From mboxrd@z Thu Jan  1 00:00:00 1970
From: Alphe Salas <asalas@kepler.cl>
Subject: Re: Forever growing data in ceph using RBD image
Date: Thu, 17 Jul 2014 14:13:58 -0400
Message-ID: <53C81266.6080306@kepler.cl>
References: <53C7D97D.3010607@kepler.cl> <alpine.DEB.2.00.1407170931270.3932@cobra.newdream.net>
Mime-Version: 1.0
Content-Type: text/plain; charset=ISO-8859-1; format=flowed
Content-Transfer-Encoding: 7bit
Return-path: <ceph-devel-owner@vger.kernel.org>
Received: from mail-qg0-f44.google.com ([209.85.192.44]:48154 "EHLO
	mail-qg0-f44.google.com" rhost-flags-OK-OK-OK-OK) by vger.kernel.org
	with ESMTP id S1751513AbaGQSOC (ORCPT
	<rfc822;ceph-devel@vger.kernel.org>); Thu, 17 Jul 2014 14:14:02 -0400
Received: by mail-qg0-f44.google.com with SMTP id e89so2342447qgf.31
        for <ceph-devel@vger.kernel.org>; Thu, 17 Jul 2014 11:14:01 -0700 (PDT)
In-Reply-To: <alpine.DEB.2.00.1407170931270.3932@cobra.newdream.net>
Sender: ceph-devel-owner@vger.kernel.org
List-ID: <ceph-devel.vger.kernel.org>
To: Sage Weil <sweil@redhat.com>
Cc: ceph-devel <ceph-devel@vger.kernel.org>


Alphe Salas
I.T ingeneer

On 07/17/2014 12:35 PM, Sage Weil wrote:
> On Thu, 17 Jul 2014, Alphe Salas wrote:
>> Hello,
>> I would like to know if there is something planned to correct the "forever
>> growing" effet when using rbd image.
>> My experience shows that the replicas of a rbd images are never discarded and
>> never overwriten.
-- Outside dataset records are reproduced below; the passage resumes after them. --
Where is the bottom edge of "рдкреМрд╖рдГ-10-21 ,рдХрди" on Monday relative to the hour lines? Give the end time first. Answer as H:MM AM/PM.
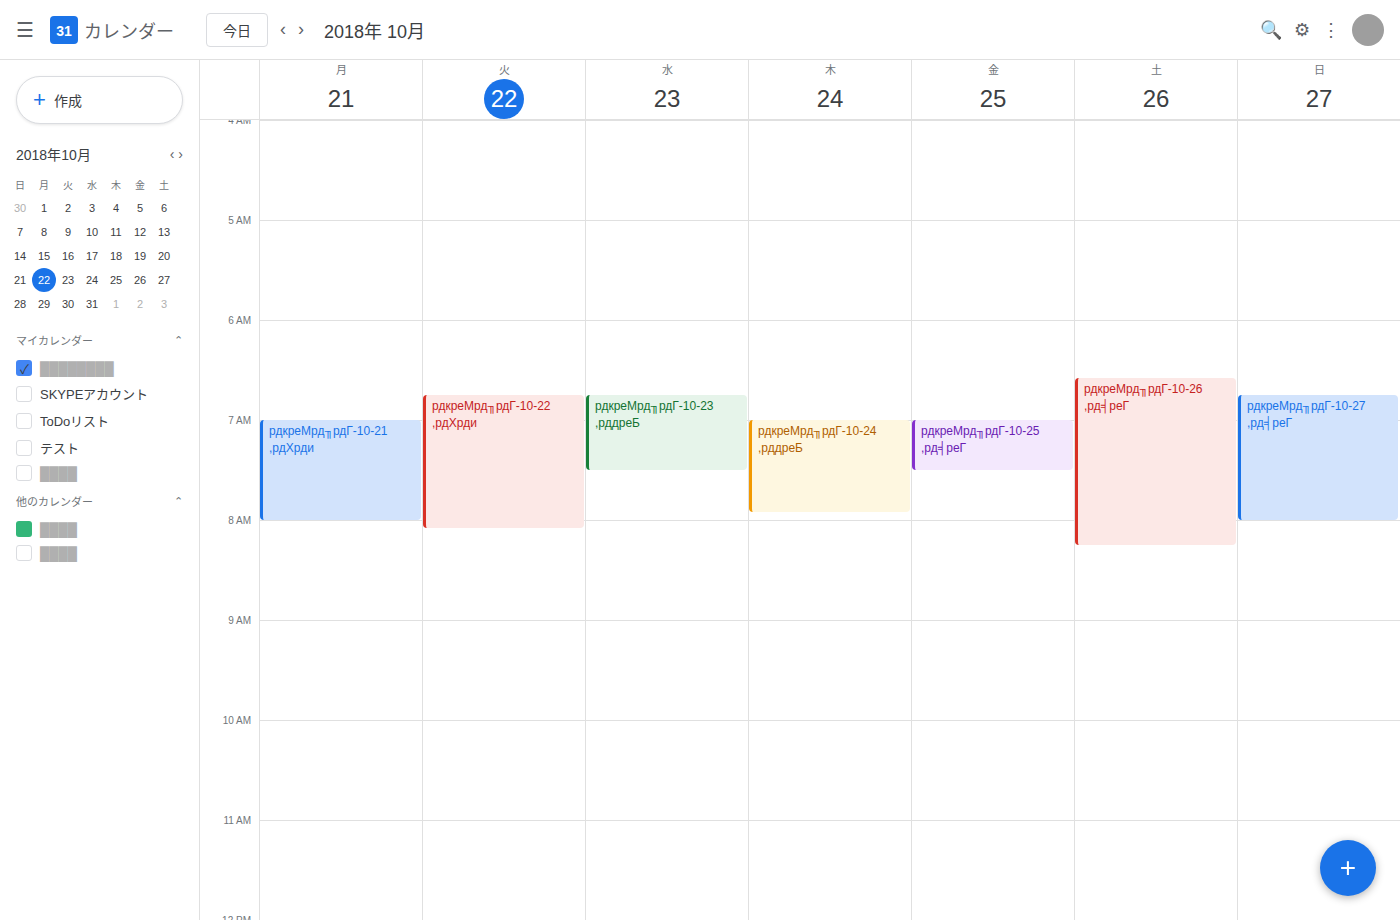
8:00 AM -- exactly on the 8 AM line.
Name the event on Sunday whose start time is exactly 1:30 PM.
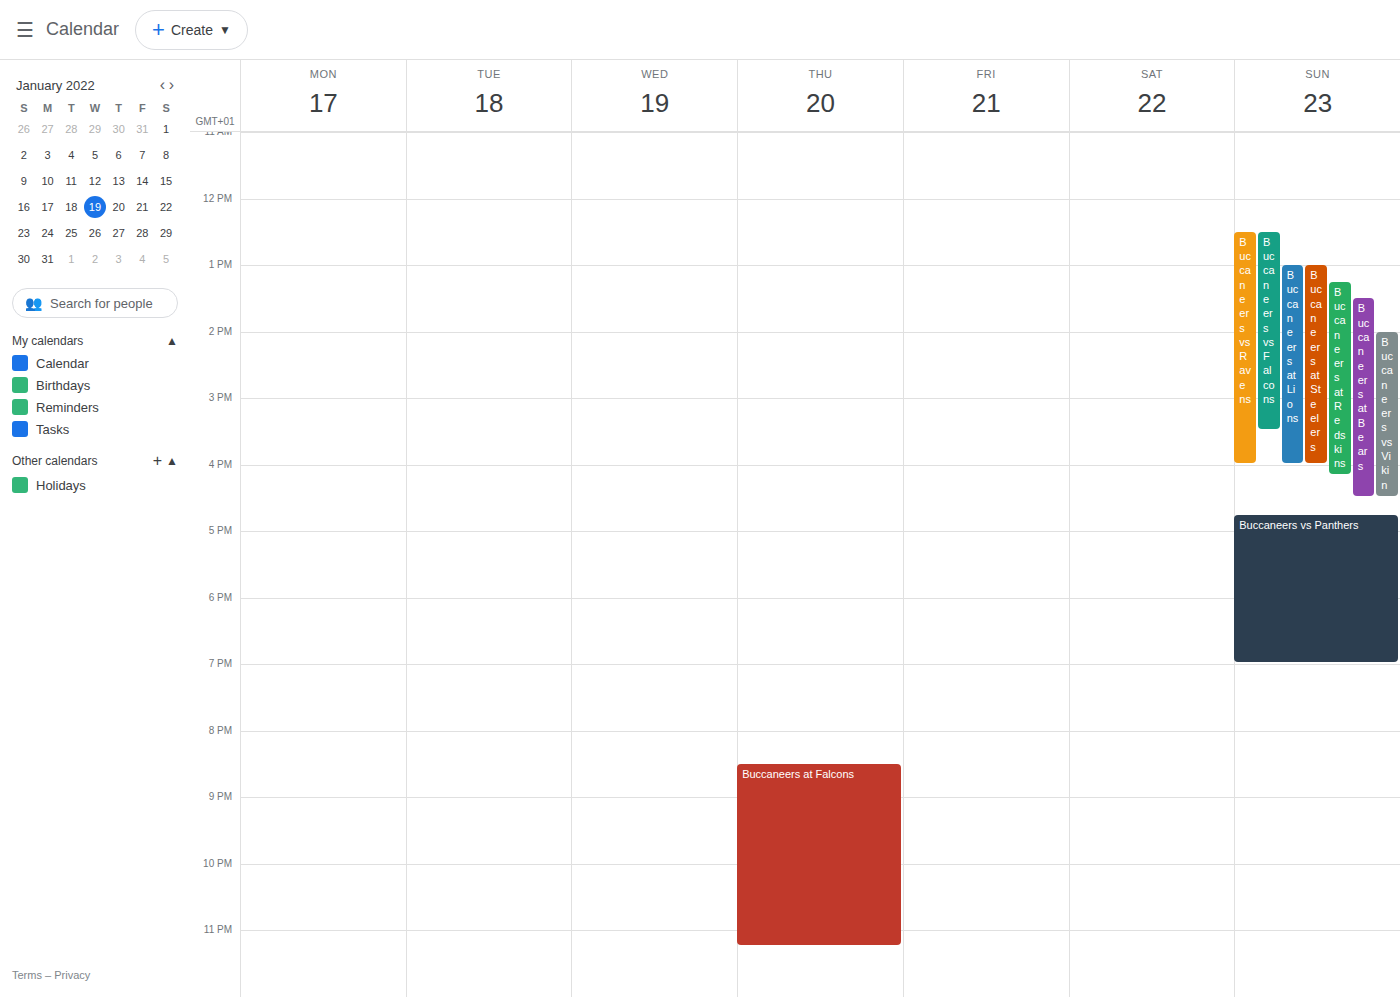
"Buccaneers at Bears"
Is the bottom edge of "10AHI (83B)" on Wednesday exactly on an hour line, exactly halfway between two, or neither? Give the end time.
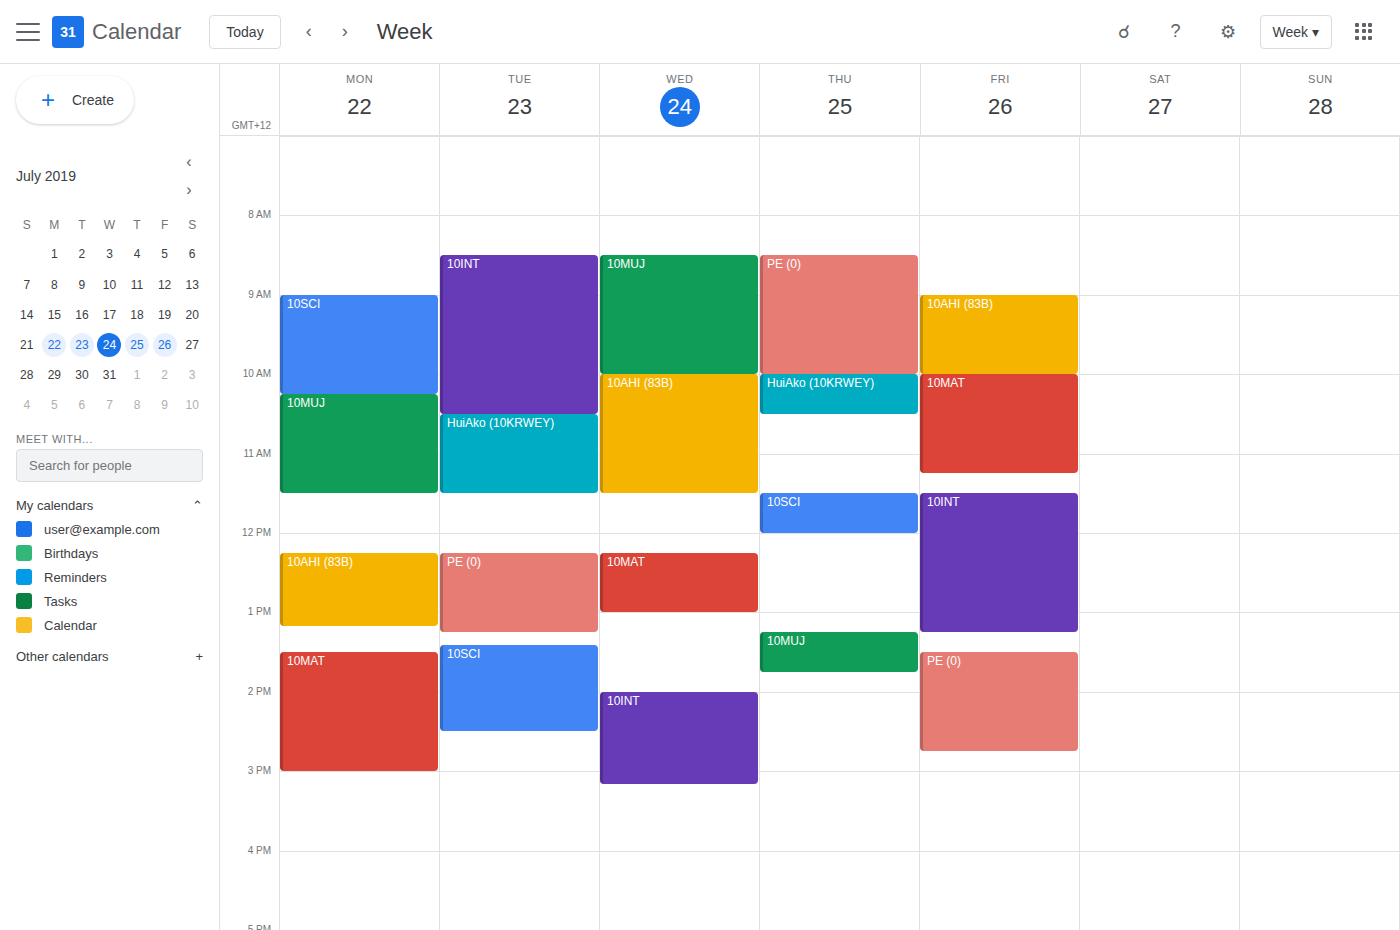
11:30 AM -- halfway between the 11 AM and 12 PM lines.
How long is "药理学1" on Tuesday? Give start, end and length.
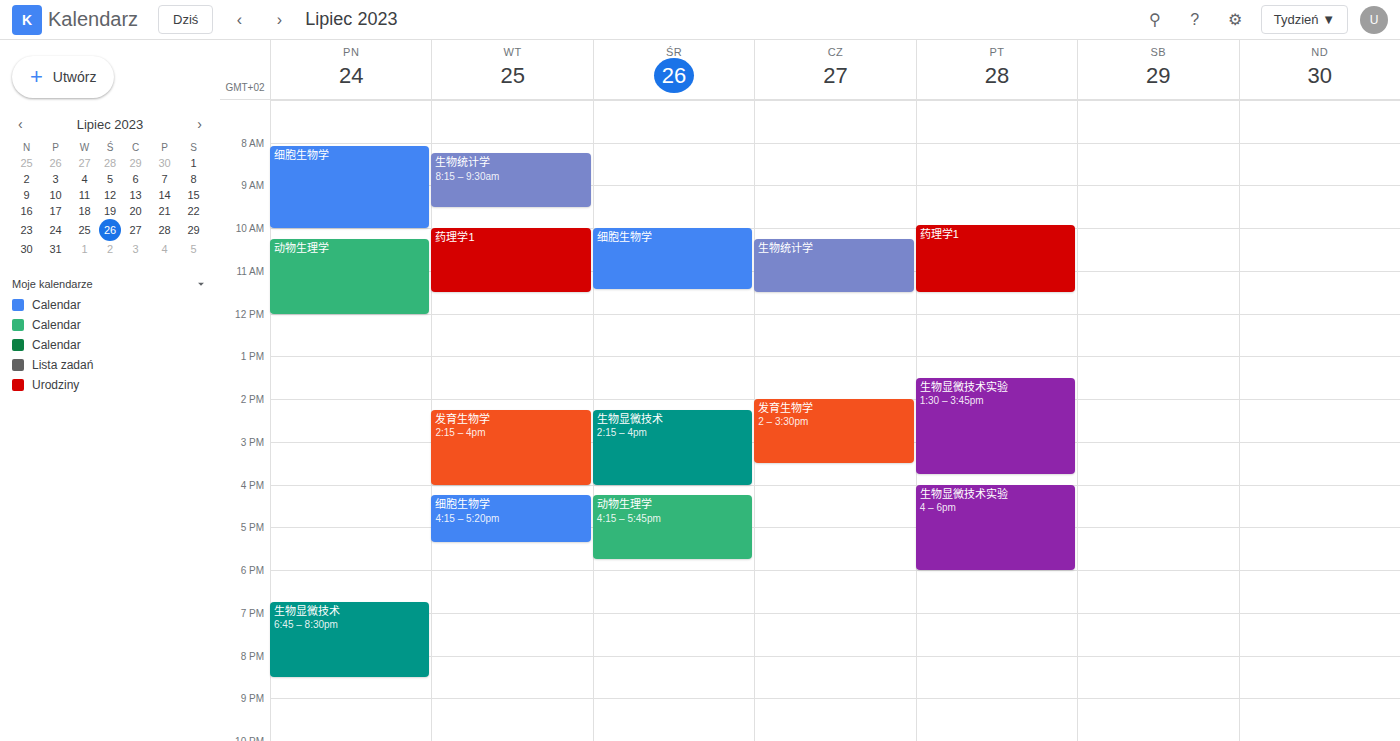
10:00 AM to 11:30 AM, 1 hour 30 minutes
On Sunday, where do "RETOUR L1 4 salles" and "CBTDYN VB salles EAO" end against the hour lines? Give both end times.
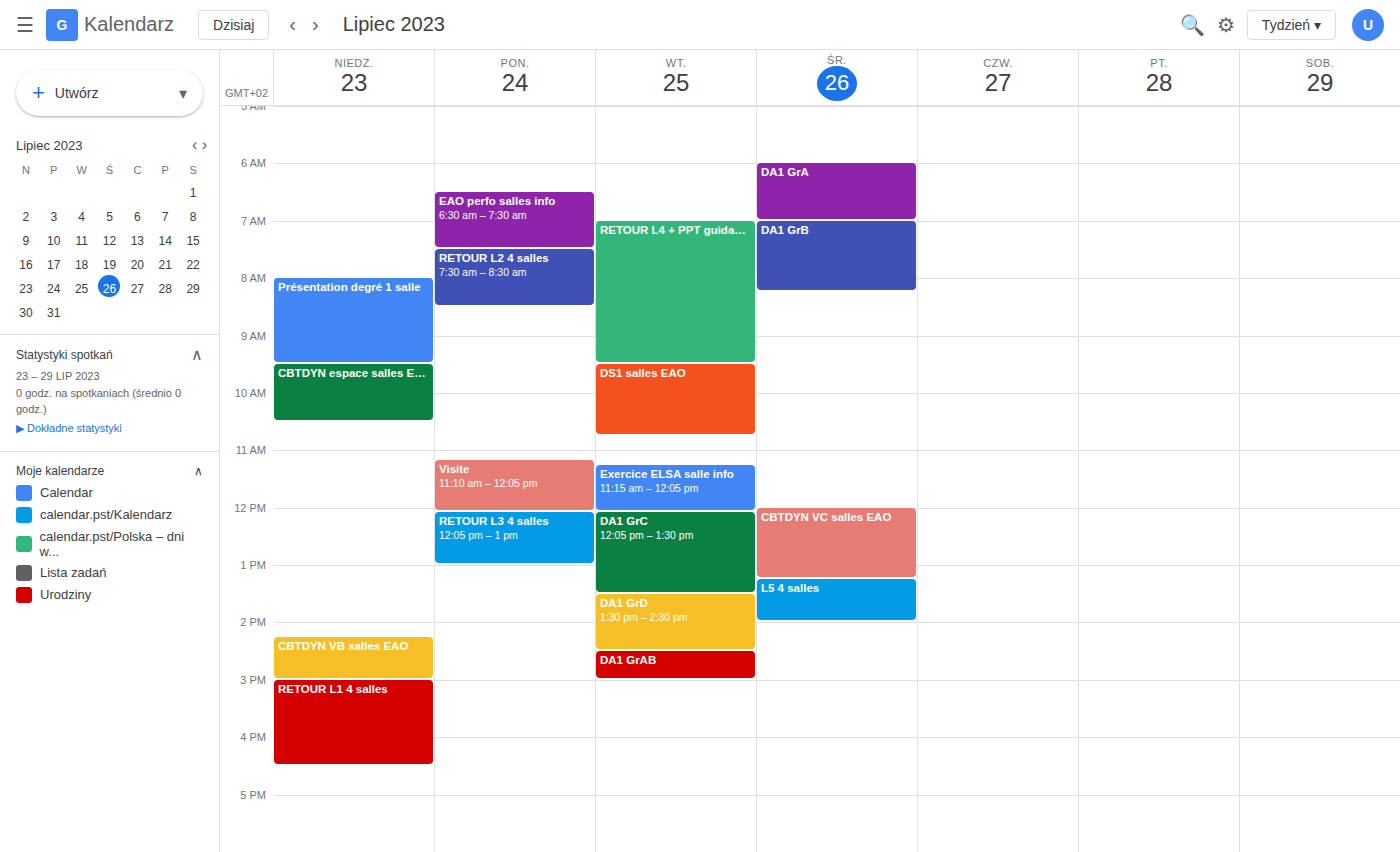
"RETOUR L1 4 salles": 4:30 PM, halfway between the 4 PM and 5 PM lines. "CBTDYN VB salles EAO": 3:00 PM, exactly on the 3 PM line.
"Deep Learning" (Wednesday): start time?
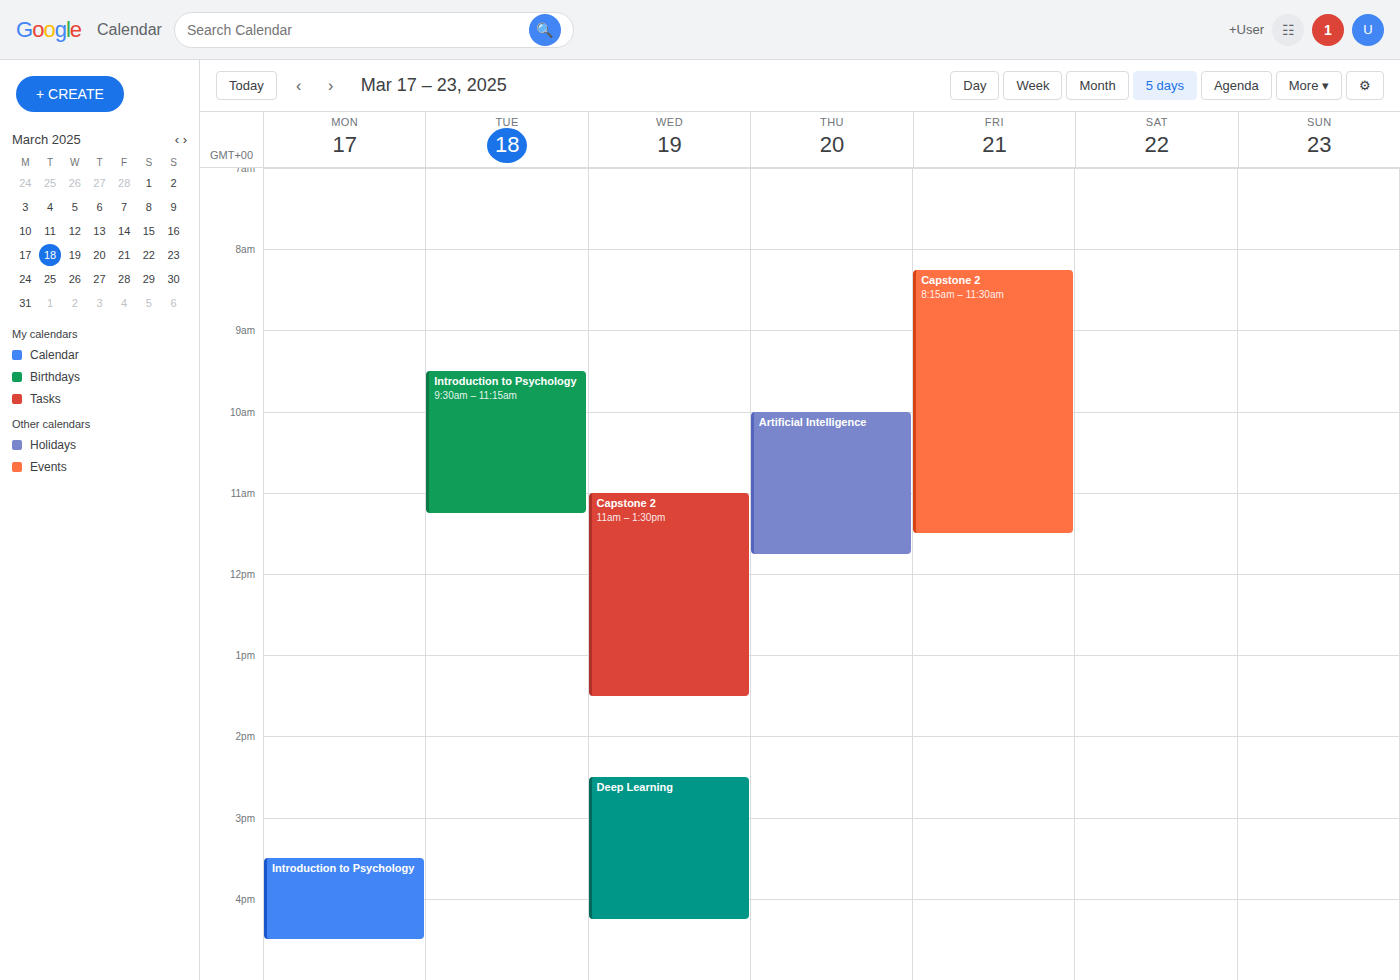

Lets say my physical share is about 30 TB I make an image of
>> 13TB (half the real space - 25% of disfunction osd support). My experience
>> shows that the rbd image is overwriten so if I top the 13TB once i get a 26TB
>> of real space used (replicas set to 2) if I delete 8TB from those 13TB I see
>> the real space used unchanged.
>> If I write back 4TB then ceph collapse it is nearfull and I have to go buy
>> another 30TB integrate it to my cluster to hold the problem. But still soon I
>> have in my ceph more useless replicas of "delete" datas than usefull data with
>> they replicas.
>>
>> Usually when I talk to dev team about this problem they tell me that the
>> real problem is the lack of trim in XFS, but my own analysis shows that
>> the real problem is ceph internal way to handle data. It is ceph that
>> never discard any replicas and never "clean" itself to only keep records
>> of the data in use.

>
> You are correct that if XFS (or whatever FS you are using) does not issue
> discard/trim, then deleting data inside the fs on top of RBD won't free
> any space.  Note that you usually have to explicitly enable this via a
> mount option; most (all?) kernels still leave this off by default.
>
> Are you taking RBD snapshots?  If not, then there will never be more than
> the rbd image size * num_replicas space used (ignoring the few % of file
> system overhead for the moment).
>
> If you are taking snapshots, then yes.. you will see more space used until
> the snapshot is deleted because we will keep old copies of objects around.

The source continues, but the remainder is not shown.